Provided records ▸
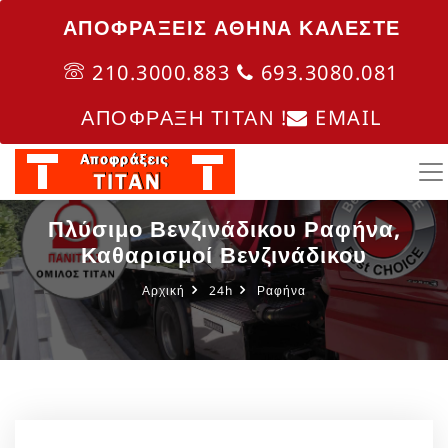
ΑΠΟΦΡΑΞΕΙΣ ΑΘΗΝΑ ΚΑΛΈΣΤΕ
210.3000.883
693.3080.081
ΑΠΟΦΡΑΞΗ ΤΙΤΑΝ !
EMAIL
Πλύσιμο Βενζινάδικου Ραφήνα,
Καθαρισμοί Βενζινάδικου
Αρχική
24h
Ραφήνα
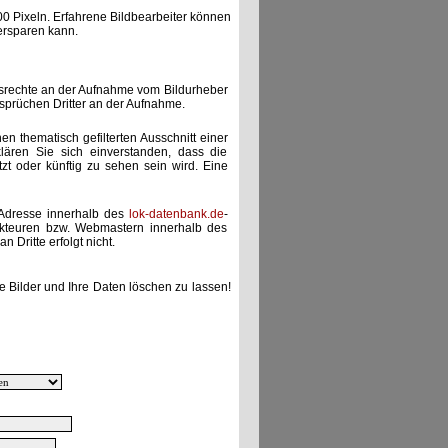
00 Pixeln. Erfahrene Bildbearbeiter können
ersparen kann.
gsrechte an der Aufnahme vom Bildurheber
nsprüchen Dritter an der Aufnahme.
nen thematisch gefilterten Ausschnitt einer
lären Sie sich einverstanden, dass die
etzt oder künftig zu sehen sein wird. Eine
-Adresse innerhalb des
lok-datenbank.de
-
akteuren bzw. Webmastern innerhalb des
 Dritte erfolgt nicht.
e Bilder und Ihre Daten löschen zu lassen!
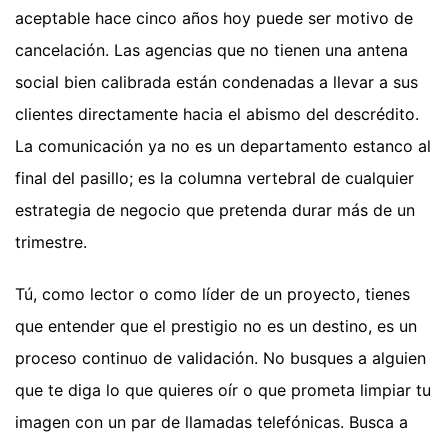
aceptable hace cinco años hoy puede ser motivo de
cancelación. Las agencias que no tienen una antena
social bien calibrada están condenadas a llevar a sus
clientes directamente hacia el abismo del descrédito.
La comunicación ya no es un departamento estanco al
final del pasillo; es la columna vertebral de cualquier
estrategia de negocio que pretenda durar más de un
trimestre.
Tú, como lector o como líder de un proyecto, tienes
que entender que el prestigio no es un destino, es un
proceso continuo de validación. No busques a alguien
que te diga lo que quieres oír o que prometa limpiar tu
imagen con un par de llamadas telefónicas. Busca a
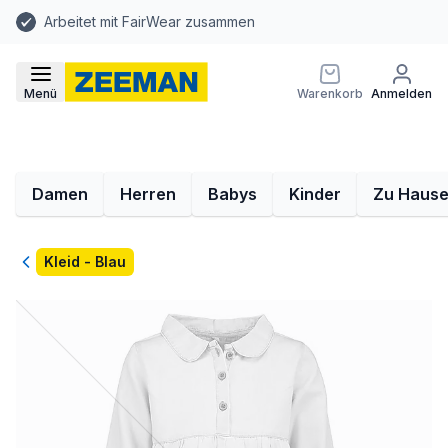
Arbeitet mit FairWear zusammen
Menü
Warenkorb
Anmelden
Damen
Herren
Babys
Kinder
Zu Haus
Zurück
Kleid - Blau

Instructions to follow ▸
Lines with the word "innerhalb" in them are the answer; report each one from the data.

Exercise result ▸
-Adresse innerhalb des
akteuren bzw. Webmastern innerhalb des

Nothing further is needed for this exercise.